Suspira y lo despeino, le doy un beso en la oreja.

Nos pasamos la botella de vino y entonces tengo una idea: quedate quieto, le digo, y corro a la casa, busco un frasquito que hay por ahí, tinta china. Busco una aguja y alcohol, vuelvo al muelle.

No mires, digo, y empiezo a tatuarle Ofelia en el brazo.

Pincha, dice él, y yo le digo que se aguante.

Cuando termino lo mira, la letra quedó medio temblorosa. Pero se lee clarito.

Él se lo trata de raspar con la uña. No, dice.

Sí, Migue.

Hay tanta humedad que podrían salirnos branquias. Ya tengo un poco de panza y Migue se vuelve loco. Me la besa, me dice que descanse, me carga en brazos de acá para allá.

Está haciendo una cuna. Trajo un par de árboles él solo de no sé dónde, río arriba, los hachó, los ató al bote y se vino con los troncos flotando atrás. Es flaco y ágil como una anguila, fuerte como un caballo.

Dejó secar la madera y la cortó en tablas con una sierra que era de papá, pero antes tuvo que arreglarla. Sacó la cuchilla, le raspó el óxido, la limpió y la engrasó. Tuvo olor a querosén en las manos por varios días.

Migue cocina un pollo. No sé. Parece una nada, y es tanto. Las manos sucias, el fuego en la hoja del cuchillo, los chasquidos de la leña quemándose, el olor de la grasa en la parrilla. La paciencia, el hambre, el zumbido de los insectos. Las flores que se abren de noche.

Él me pregunta qué pasó, por qué lloro.

No, digo, no sé, es que estás cocinando un pollo. Me gusta mucho el pollo.

Él sonríe, no entiende. Yo me acerco y me limpio los mocos con su remera.

Ahora tiene un revólver. Dice que lo encontró en una casa con una caja de balas. Está un poco viejo y nunca lo usó, pero parece que anda.

Me da un poco de nostalgia mirarlo. Creció rápido y es como si ahora estuviese en otro lado. No digo que antes fuera mejor, no, de hecho ahora lo admiro, me sorprende, y antes me parecía un poco idiota. Pero extraño que me pregunte qué hacer. Le diría nada, Migue, ¿para qué? Liliana sabe, quedate en casa. Ahora es de esos hombres de ceño fruncido, de los que están todo el día contándose su propia historia. Me hace acordar a papá.

No hay nada que pueda decirle. Así que lo despido cuando se va, y lo espero hasta que vuelve. Lo veo desde la ventana mientras ata el bote al muelle y baja con su mochila llena. Siempre aparece con gesto serio, pensando en otra cosa, pero cuando me ve se olvida por un rato y sonríe.

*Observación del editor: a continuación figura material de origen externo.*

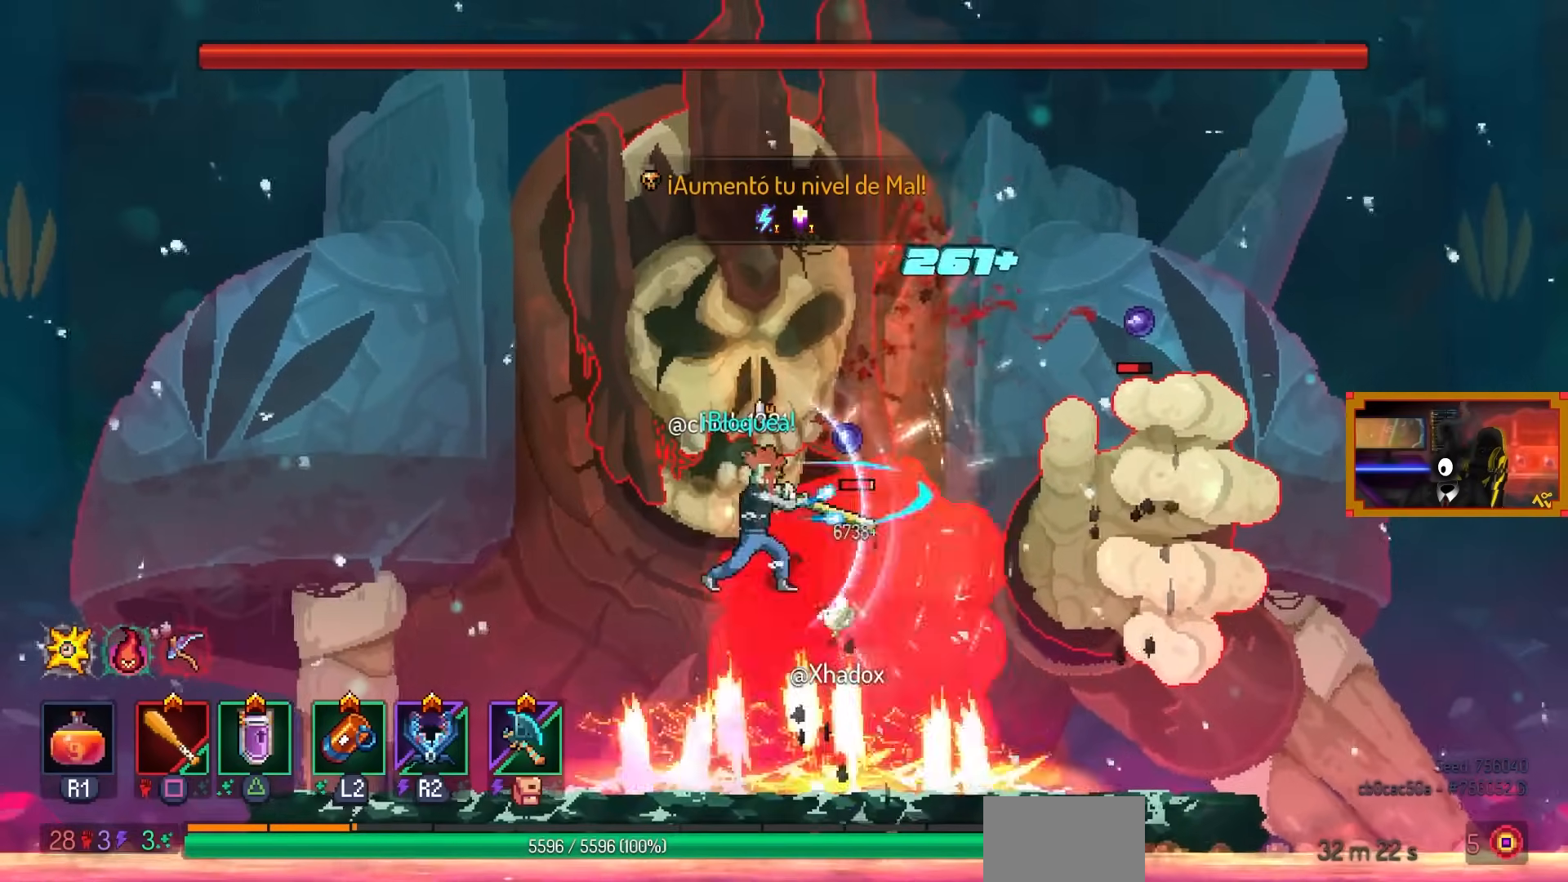
{"buttons": ["SQUARE"], "left_stick": "center", "right_stick": "center", "events": [[50, "DPAD_RIGHT", "up"]]}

A la noche comemos, y a veces nos bañamos en el canal antes de meternos en la cama.

Salgo al jardín de Liliana y la veo ahí sentada. No sé por qué, pero sé que está esperándome. Me acerco y le doy un beso.

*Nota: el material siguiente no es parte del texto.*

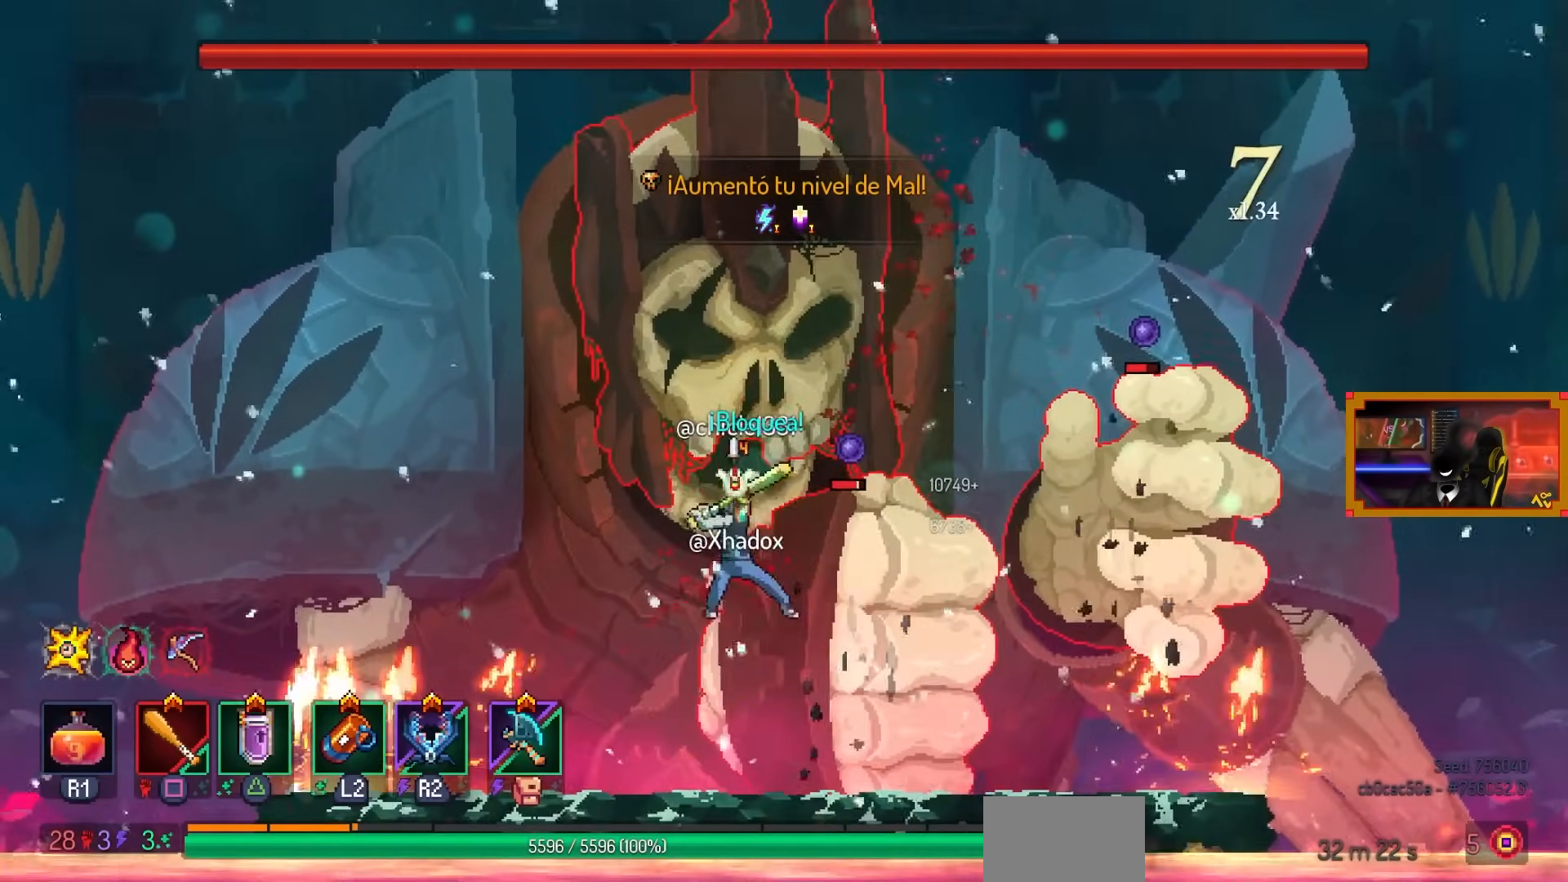
{"buttons": ["SQUARE"], "left_stick": "center", "right_stick": "center", "events": [[67, "DPAD_LEFT", "down"], [217, "DPAD_LEFT", "up"], [367, "DPAD_LEFT", "down"], [433, "DPAD_LEFT", "up"]]}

¿Qué querés que te diga, Anahí?, me pregunta.

Algo que no sepa, digo, y me siento a la sombra del árbol de mandarinas. El sol arde.

Entonces no te puedo decir nada, dice ella.

Mentira, dale, si vos adivinás.

Ay, Anahí, ya te expliqué, no te hagas la estúpida. Yo no adivino, solo veo.

Mentira, si sos ciega.

Esto de tener cría te atontó, dice ella.

Le miro los pies, hinchados, las tiras de las sandalias hundidas en la piel. Me dan ganas de hacer pis y hago ahí mismo, sentada en el pasto.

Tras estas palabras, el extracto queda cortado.